CINCINNATI — The Kroger Co. has partnered with Redmond, Wash.-based Microsoft Corp. in a collaborative effort designed to transform consumers’ shopping experience. The two companies plan to use Kroger Technology products powered by Microsoft Azure to connect consumers to data and technology.
“Kroger is building a seamless ecosystem driven by data and technology to provide our customers with personalized food inspiration,” said W. Rodney McMullen, chairman and chief executive officer of Kroger. “We are identifying partners through Restock Kroger who will help us reinvent the customer experience and create new profit streams that will also accelerate our core business growth. We are excited to collaborate with Microsoft to redefine grocery retail.”

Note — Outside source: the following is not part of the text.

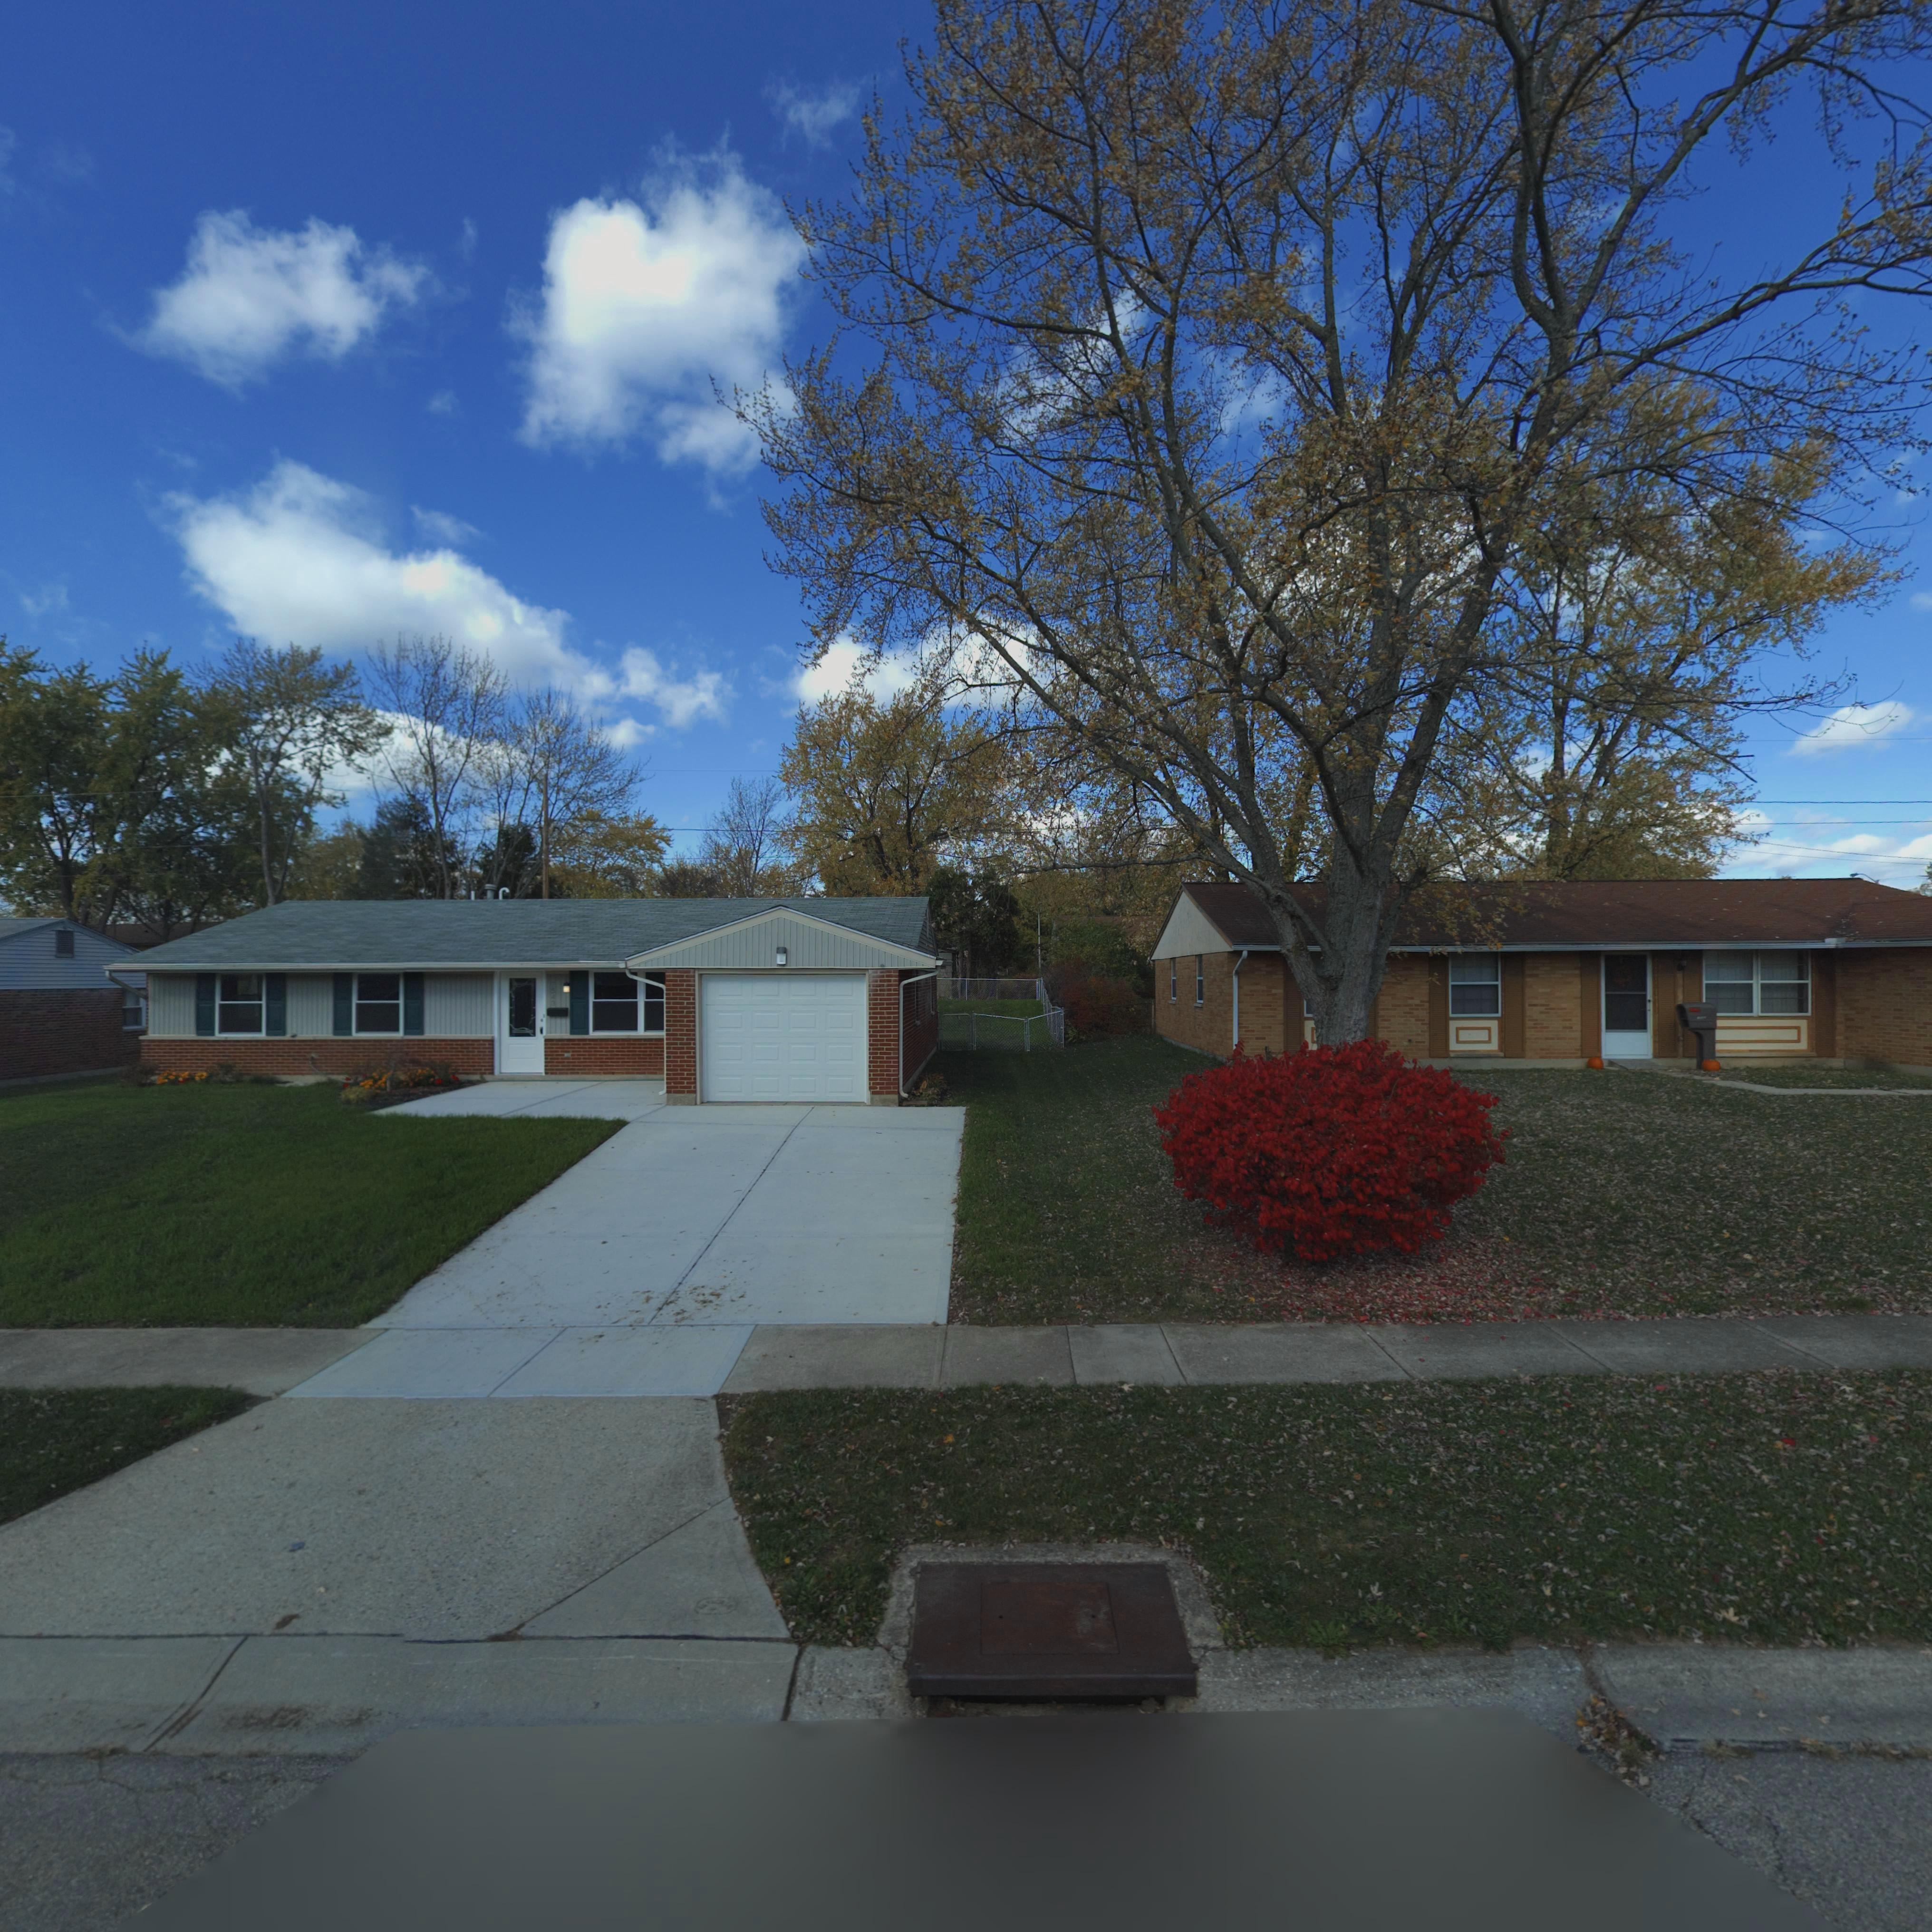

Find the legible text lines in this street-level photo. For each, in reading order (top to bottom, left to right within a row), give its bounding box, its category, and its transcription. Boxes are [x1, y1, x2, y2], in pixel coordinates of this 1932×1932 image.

[550, 981, 557, 1006] StreetNumber: 7543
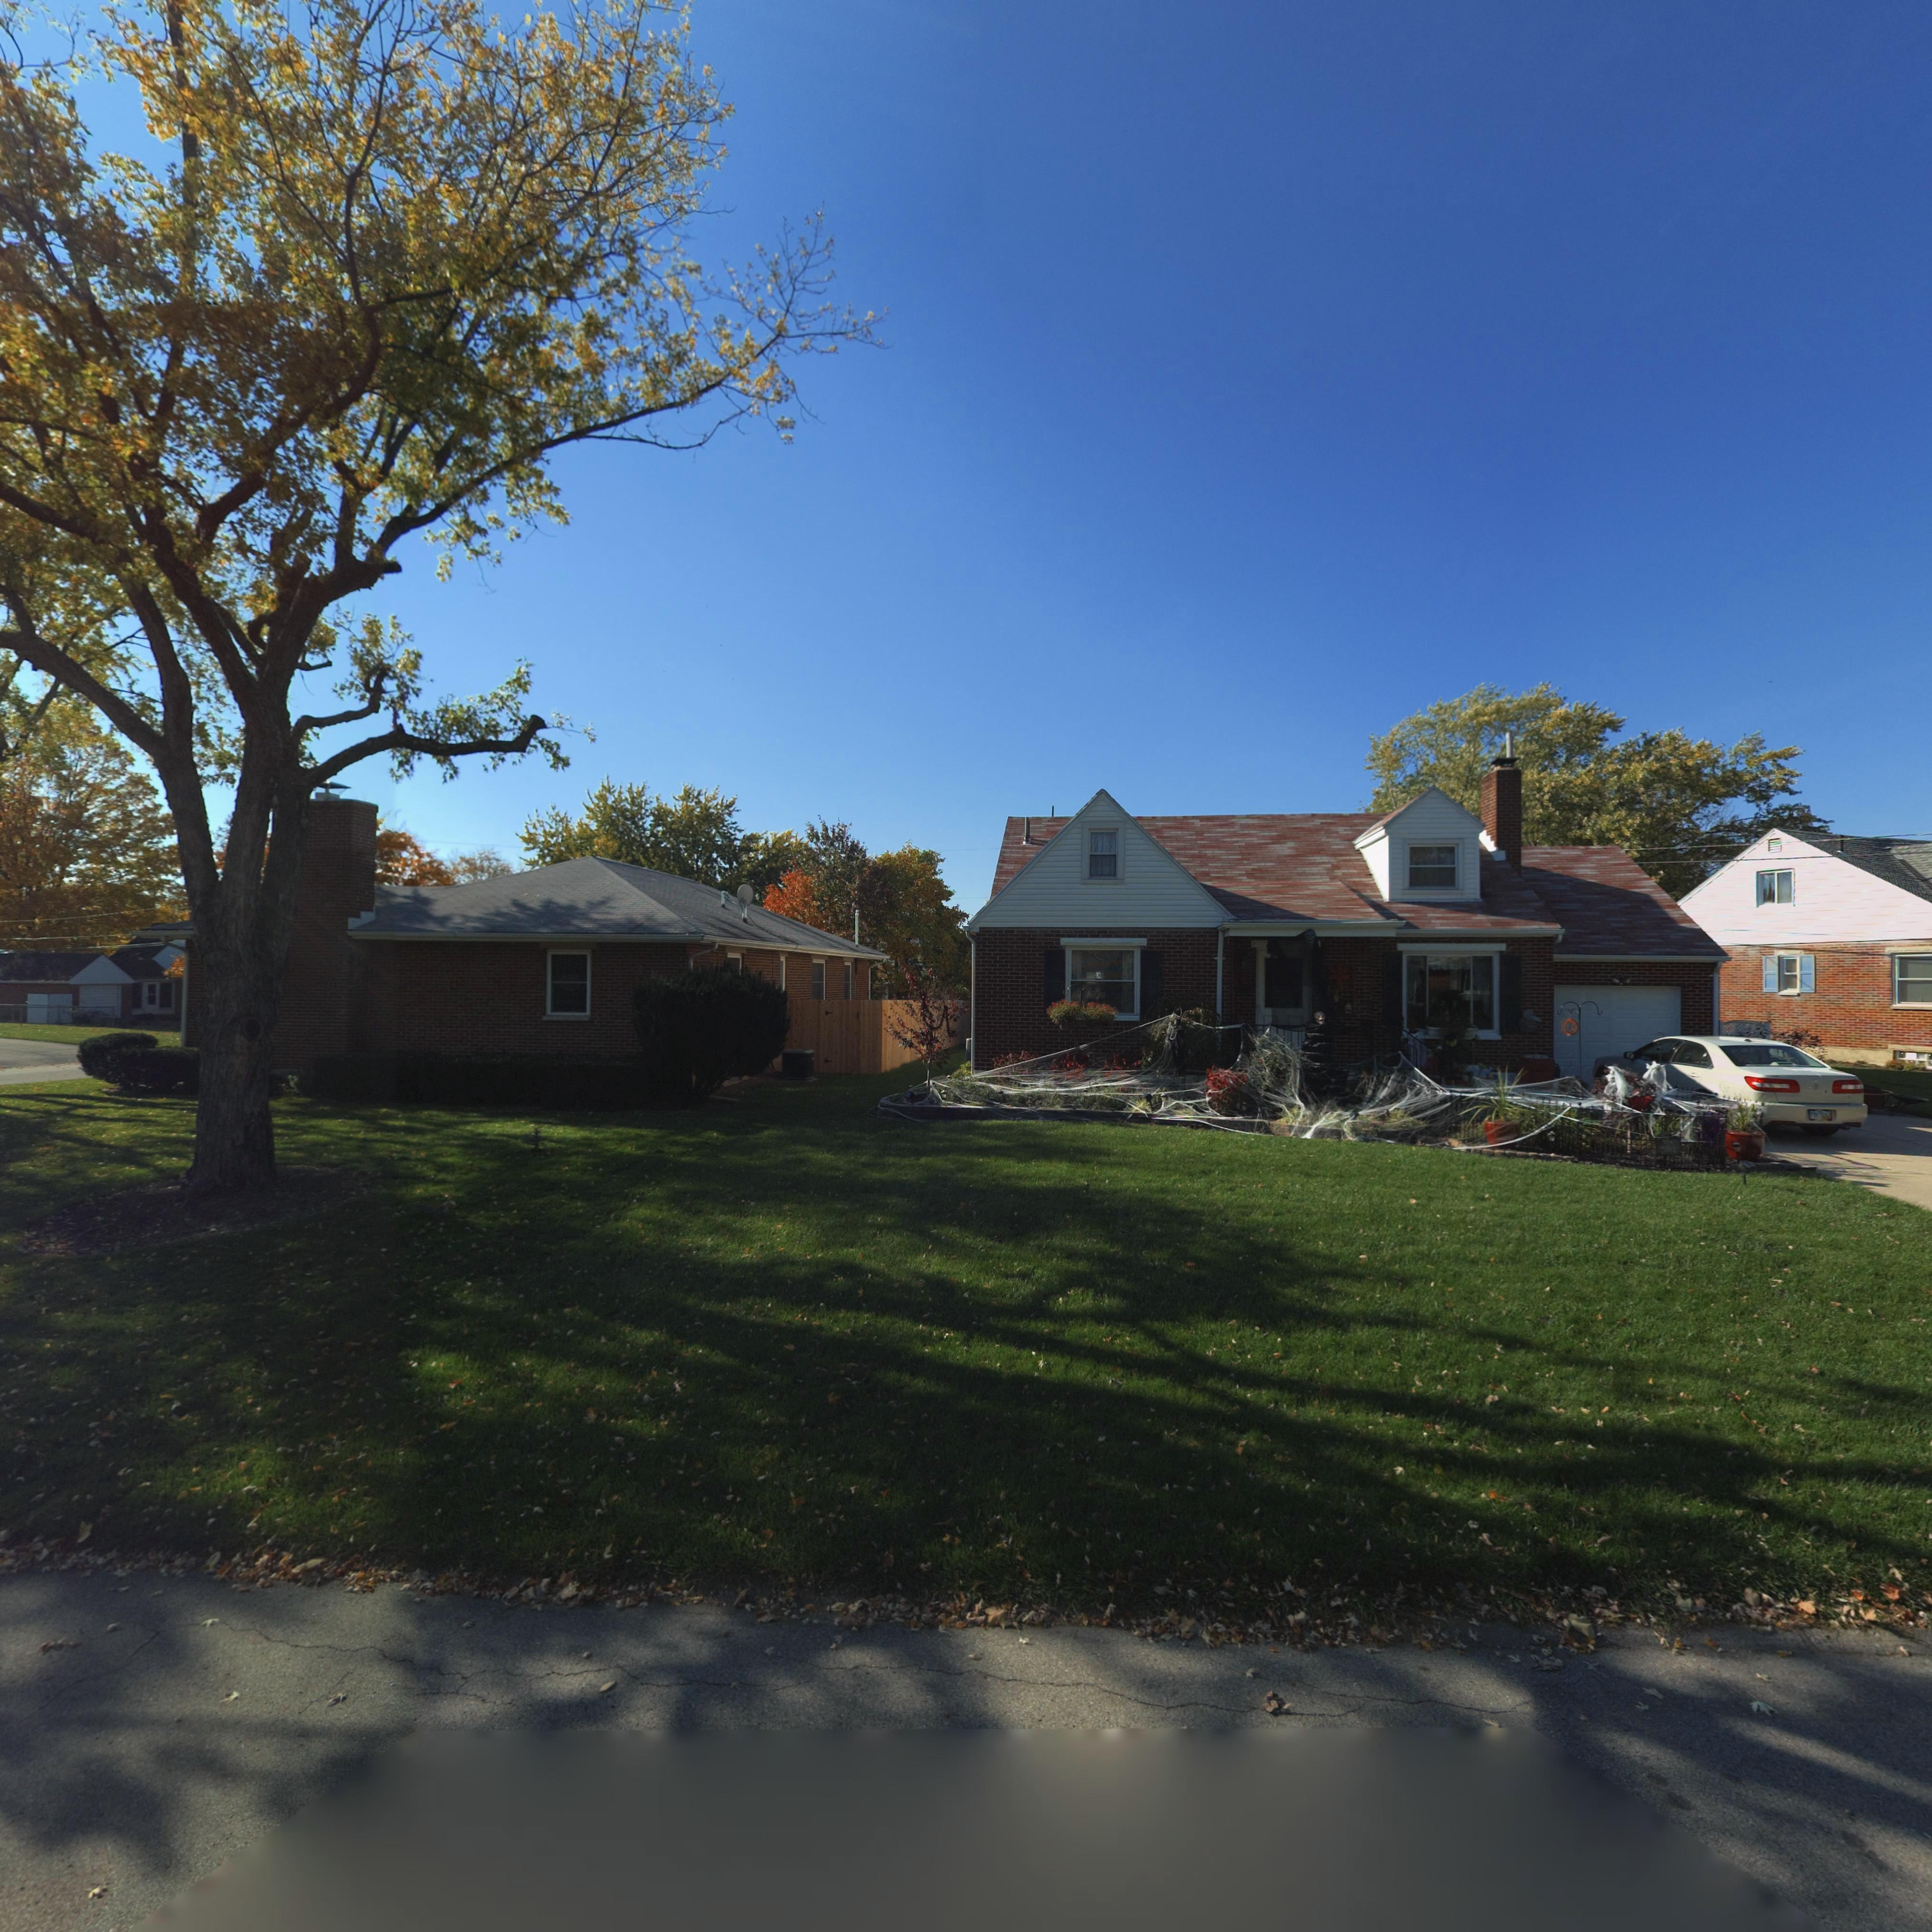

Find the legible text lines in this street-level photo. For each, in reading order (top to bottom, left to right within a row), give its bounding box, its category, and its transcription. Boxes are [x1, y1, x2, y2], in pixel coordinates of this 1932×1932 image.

[1669, 1146, 1676, 1153] StreetNumber: 61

Satya Nadella, c.e.o. of Microsoft, said the partnership has the ability “to redefine the shopping experience for millions of customers at both Kroger and other retailers around the world, setting a new standard for innovation in the industry.”
According to the two companies, the Kroger Technology team has developed a smart technology system, powered by Microsoft Azure and connected by IoT sensors, to transform two pilot stores located in Monroe, Ohio, and Redmond. The pilot stores will be able to store and process data generated in each store, near smart shelves and on Kroger’s app. That information will then be used in a variety of ways, including as a foundation for EDGE Shelf (Enhanced Display for Grocery Environment).
Kroger described EDGE Shelf as a shelving system that uses digital displays, instead of traditional paper tags, to display everything from prices and promotions to nutritional and dietary information. The retailer also said EDGE Shelf will allow it to generate new revenue by selling digital advertising space to consumer packaged goods companies.
In addition to giving consumers more information digitally on site, the EDGE Shelf system is expected to make it easier for retailers to fulfill curbside pickup orders and to address out-of-stocks quicker, Kroger said.
The partnership between Kroger and Microsoft follows Amazon.com Inc.'s acquisition of Whole Foods Market. A Bloomberg report last year said Amazon management is considering plans to open 3,000 Amazon Go outlets nationwide, which offer consumers a “just walk out” shopping experience with no cash register. The brick-and-mortar concept is app-based and allows shoppers to fill their shopping bags and simply walk out. Scanners tabulate the bill and charge a credit card on file.
Meanwhile, Walmart is piloting a crowd-sourced delivery platform called Spark Delivery in four U.S. markets. The company also is experimenting with a new system that automates grocery selection for online orders.